In Voice.suttacentral.net, we use text segments to provide visually impaired users with a semantic segment-by-segment spoken sutta experience for Pali/English. We also use text segments for semantic search within Voice and it provides very efficient exhaustive searches for segmented content. Although I am Chinese, I do not know Chinese, but I would hope that we could make use of segmented Chinese text as well.
CBETA has converted the Taisho into XML files that then can be transformed into a paragraph or line-by-line format when you read the texts in their reader. They also, as I said, added modern punctuation to most of the Taisho texts, though not all of them. The Agamas have been punctuated.
So, the Chinese Agamas can be segmented in this way, but it would require some manual prep-work to punctuate them better. Then I would think that a script could use to transform them into a segmented file of whatever format is needed.
My main question is whether there is a set of rules to be used when breaking the text up into segments. It looks like you’ve broken the Pali texts down into sentences, but occasionally I see a sentence divided into clauses.
I can try doing this with MA.1 as I edit it and we can use it as a test case. I would just need a little more detail on the formatting and the rules for segmentation. I’ll be re-punctuating the source text to match my translation in any event.
Have you considered hosting Ven Yinshun’s corrections of the Taishō Canon? I don’t know if they are under copyright. That’s might help some of the issues with punctuation and other editorial issues with the Taishō.
Well, more guidelines than rules. The basic principles:
Break segments on major punctuation (.;:?!—)
Where the same passage is punctuated differently, reconcile to whichever seems best (but don’t change the punctuation).
However! Prefer to keep stock passages in the same segment, especially doctrinal and like formulas. (One reason for this is that they are frequently abbreviated. So for example, comparing AN 3.58 and AN 3.59, the section on recollecting past lives takes up a single segment in both cases, even though there is much more text in the unabbreviated version at AN 3.58.)
Ellipsis involves two quite distinct kinds of case. It’s not possible to distinguish these programmatically, so they must be dealt with by hand.
Sometimes an abbreviation is within a segment:
Mind is the forerunner … things.
Sometimes it marks the break between segments:
Mind is the forerunner …
Mind is their chief …
When segmenting Chinese texts, we can add the additional guidline:
Keep it similar to the Pali so far as is reasonable.
It may well end up being the case that simply translating and segmenting as you go is the best approach.

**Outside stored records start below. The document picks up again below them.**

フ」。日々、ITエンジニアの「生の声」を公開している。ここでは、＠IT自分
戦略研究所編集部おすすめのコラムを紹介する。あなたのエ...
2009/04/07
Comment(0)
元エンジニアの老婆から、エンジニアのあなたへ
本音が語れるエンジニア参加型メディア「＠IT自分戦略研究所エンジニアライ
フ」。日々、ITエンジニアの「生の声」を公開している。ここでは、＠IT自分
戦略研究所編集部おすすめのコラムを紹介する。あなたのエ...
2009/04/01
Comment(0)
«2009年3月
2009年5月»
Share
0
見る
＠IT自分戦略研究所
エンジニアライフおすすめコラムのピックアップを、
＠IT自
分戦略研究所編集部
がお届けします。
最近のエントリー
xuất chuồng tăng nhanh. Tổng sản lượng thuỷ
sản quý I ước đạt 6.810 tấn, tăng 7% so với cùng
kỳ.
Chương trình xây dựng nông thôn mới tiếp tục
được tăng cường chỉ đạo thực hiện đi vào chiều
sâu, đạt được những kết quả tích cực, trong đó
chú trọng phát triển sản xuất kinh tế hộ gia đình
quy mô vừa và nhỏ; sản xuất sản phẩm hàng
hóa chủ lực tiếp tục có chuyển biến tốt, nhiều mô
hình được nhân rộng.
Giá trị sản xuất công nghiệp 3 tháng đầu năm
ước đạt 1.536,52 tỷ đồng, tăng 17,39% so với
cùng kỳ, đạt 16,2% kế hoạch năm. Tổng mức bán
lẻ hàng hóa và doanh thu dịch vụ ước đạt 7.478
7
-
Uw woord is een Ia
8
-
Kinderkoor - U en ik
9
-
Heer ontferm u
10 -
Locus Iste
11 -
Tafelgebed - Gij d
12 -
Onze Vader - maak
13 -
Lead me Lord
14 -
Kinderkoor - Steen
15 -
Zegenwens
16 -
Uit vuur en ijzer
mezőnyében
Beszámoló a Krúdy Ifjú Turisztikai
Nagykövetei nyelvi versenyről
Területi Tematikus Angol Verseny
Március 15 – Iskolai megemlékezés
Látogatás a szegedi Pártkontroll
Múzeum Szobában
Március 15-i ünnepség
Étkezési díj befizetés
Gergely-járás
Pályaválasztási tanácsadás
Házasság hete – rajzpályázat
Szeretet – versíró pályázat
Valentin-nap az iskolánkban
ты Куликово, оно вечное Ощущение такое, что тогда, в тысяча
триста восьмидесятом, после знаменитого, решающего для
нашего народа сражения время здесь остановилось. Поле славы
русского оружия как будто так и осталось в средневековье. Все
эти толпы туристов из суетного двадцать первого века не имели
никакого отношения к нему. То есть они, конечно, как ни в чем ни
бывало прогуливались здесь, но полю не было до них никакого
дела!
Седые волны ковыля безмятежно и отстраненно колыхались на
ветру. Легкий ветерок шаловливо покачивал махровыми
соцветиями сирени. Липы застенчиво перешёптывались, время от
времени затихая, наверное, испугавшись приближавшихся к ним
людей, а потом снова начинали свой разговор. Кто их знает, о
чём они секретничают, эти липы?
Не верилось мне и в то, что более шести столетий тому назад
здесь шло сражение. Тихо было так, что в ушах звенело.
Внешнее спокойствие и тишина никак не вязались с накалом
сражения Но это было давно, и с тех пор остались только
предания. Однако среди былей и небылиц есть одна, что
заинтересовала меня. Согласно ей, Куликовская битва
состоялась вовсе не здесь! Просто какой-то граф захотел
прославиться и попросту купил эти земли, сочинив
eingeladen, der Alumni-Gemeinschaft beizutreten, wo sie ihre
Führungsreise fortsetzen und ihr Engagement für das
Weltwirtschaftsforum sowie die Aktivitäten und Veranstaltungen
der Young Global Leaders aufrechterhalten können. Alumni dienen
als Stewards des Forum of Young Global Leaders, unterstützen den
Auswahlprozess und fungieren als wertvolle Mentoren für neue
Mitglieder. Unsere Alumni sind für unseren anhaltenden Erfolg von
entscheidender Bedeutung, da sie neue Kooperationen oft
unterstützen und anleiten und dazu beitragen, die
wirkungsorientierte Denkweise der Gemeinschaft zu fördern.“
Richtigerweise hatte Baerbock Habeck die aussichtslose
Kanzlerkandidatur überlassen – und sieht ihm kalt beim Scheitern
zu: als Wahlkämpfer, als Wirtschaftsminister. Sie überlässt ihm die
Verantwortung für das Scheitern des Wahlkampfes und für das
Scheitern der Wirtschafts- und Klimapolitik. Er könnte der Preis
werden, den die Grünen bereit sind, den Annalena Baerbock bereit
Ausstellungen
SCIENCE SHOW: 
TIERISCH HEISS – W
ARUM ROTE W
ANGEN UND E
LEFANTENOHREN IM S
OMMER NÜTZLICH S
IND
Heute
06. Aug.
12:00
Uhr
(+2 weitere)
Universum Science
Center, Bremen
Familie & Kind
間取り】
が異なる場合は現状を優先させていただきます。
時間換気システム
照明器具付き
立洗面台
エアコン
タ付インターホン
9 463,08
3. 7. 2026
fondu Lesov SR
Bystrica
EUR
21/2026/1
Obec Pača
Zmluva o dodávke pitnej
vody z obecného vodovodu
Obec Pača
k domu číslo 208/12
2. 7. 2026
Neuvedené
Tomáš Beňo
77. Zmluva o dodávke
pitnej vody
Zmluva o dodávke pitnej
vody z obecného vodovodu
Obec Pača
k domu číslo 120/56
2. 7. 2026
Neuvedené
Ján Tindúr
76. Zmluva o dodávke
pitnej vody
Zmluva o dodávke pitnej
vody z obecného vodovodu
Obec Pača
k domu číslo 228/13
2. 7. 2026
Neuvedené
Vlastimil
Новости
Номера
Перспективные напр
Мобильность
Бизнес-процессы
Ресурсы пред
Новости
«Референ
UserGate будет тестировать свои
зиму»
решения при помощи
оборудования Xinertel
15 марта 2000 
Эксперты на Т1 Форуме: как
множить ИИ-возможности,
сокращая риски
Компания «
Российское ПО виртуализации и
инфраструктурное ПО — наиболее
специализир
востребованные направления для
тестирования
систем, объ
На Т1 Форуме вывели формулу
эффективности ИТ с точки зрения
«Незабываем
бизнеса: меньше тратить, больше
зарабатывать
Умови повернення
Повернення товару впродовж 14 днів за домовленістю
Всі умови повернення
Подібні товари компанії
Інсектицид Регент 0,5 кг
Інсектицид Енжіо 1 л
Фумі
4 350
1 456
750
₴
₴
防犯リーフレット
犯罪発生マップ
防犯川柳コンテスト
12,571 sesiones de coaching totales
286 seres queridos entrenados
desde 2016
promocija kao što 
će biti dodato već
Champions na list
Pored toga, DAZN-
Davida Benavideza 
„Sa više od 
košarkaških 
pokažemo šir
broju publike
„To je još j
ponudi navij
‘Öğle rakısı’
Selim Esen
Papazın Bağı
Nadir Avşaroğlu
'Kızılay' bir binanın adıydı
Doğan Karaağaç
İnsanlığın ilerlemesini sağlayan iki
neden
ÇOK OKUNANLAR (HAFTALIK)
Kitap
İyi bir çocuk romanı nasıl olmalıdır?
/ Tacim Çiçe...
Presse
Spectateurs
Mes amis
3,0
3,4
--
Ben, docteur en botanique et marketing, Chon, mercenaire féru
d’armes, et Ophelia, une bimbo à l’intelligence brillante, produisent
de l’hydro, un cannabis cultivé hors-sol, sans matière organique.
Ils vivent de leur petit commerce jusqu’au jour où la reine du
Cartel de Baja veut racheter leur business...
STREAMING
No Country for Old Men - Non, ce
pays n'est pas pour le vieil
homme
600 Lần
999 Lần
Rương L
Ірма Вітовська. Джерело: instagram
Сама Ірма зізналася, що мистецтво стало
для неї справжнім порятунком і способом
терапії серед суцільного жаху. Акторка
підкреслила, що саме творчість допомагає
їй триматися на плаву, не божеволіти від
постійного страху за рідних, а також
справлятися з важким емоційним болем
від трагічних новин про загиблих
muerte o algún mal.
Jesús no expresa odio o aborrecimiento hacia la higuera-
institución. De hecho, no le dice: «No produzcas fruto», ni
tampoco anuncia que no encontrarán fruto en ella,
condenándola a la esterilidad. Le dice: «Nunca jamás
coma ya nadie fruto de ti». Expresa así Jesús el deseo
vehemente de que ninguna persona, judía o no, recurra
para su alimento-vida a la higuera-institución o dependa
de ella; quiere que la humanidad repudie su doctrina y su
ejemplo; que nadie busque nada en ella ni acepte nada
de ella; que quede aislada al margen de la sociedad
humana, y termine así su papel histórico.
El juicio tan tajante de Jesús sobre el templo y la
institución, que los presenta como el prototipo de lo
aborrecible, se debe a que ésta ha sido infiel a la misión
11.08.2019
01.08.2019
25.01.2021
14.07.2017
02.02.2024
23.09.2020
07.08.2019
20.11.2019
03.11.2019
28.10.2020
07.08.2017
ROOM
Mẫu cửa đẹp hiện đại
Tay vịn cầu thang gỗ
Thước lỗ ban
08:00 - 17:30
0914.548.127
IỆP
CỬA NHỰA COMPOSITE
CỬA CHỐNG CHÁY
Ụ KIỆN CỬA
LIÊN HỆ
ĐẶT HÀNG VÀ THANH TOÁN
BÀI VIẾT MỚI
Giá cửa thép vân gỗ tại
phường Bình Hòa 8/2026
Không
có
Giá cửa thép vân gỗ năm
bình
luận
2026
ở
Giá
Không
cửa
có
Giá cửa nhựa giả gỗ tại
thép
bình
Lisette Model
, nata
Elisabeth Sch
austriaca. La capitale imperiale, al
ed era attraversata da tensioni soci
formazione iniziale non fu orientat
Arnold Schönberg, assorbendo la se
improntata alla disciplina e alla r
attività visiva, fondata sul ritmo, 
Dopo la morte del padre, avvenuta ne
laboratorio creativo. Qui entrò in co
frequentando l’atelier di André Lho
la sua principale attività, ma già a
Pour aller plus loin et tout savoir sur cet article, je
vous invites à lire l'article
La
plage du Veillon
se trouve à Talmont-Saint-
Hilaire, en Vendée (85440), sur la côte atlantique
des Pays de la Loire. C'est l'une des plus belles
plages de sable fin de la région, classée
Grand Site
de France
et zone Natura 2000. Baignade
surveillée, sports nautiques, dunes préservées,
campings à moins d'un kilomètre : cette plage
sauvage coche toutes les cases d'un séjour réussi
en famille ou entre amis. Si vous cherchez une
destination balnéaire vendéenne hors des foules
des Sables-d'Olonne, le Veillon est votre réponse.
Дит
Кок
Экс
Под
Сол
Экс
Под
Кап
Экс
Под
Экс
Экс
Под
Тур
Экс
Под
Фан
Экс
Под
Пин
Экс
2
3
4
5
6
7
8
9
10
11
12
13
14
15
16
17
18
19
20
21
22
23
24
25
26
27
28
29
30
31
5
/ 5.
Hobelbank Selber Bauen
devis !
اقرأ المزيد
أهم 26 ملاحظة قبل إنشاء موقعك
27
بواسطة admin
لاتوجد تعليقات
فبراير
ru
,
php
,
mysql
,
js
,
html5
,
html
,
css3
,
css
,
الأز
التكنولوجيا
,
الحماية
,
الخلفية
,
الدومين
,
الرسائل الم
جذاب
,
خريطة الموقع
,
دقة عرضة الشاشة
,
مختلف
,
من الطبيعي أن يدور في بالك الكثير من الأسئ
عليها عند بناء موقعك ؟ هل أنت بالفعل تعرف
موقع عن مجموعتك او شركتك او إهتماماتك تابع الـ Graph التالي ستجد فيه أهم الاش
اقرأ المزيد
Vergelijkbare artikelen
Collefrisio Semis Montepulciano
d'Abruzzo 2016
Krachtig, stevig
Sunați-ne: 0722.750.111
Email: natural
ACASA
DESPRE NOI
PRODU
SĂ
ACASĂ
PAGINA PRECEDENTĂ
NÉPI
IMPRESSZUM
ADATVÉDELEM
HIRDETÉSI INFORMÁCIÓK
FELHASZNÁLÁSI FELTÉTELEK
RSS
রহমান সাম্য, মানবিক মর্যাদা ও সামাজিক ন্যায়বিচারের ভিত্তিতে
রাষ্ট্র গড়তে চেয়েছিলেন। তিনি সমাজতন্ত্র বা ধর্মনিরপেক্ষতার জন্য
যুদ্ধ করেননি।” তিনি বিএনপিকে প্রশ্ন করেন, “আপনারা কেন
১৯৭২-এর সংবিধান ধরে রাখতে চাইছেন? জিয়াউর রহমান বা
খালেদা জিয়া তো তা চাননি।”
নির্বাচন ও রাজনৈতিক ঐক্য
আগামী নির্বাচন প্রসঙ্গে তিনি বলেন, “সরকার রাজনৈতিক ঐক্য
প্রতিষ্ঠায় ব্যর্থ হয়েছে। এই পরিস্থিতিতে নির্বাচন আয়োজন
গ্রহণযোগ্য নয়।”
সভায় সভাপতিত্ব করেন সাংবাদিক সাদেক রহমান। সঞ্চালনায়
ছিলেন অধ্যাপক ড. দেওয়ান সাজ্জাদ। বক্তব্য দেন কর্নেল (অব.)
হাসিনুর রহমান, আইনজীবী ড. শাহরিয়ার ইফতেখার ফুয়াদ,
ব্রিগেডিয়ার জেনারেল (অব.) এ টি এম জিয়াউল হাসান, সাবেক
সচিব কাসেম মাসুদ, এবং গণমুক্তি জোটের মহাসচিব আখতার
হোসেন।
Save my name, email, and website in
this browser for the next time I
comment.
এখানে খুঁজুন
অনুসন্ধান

We have, and in fact we have discussed this at some length previously.
There are a few things to bear in mind. One is that there are a lot of Chinese texts, so using multiple sources can get complicated.
Another detail, and this is an issue in any case, is that the good folks at CBETA are in the process of updating their files to the latest Unicode standard. Since they made their files, thousands more Chinese characters have been added to Unicode, many of them at the suggestion of the SAT people, who run the other digital version of the Taisho in Japan. The problem at the moment is that the SAT version is more updated as far as the Unicode is concerned, but their files have a much less well-structured form than CBETA’s. So last time I checked, a couple of years ago, I was preparing to wait until CBETA had updated their files. We can check with thm to see how their timeline is going.
Regardless, the Yin Shun version will not have the latest Unicode, and probably never will. Probably best to simply refer to it when doing our work.
I’ve got a revision of the translation for MA.1 ready, and I submitted it as a pull request to the sc-data repo, but I realized that I’m not sure where I should put the segmented files I’ll create next. Should I post them here?
Okay, that sounds good. I’ll start creating the segmented files for future use when we know where to place them in the Sutta Central project. Regarding my name in the system, feel free to fix that. I see that happen in other data systems like mailing lists as well, probably just some artifact from importing data. Thanks!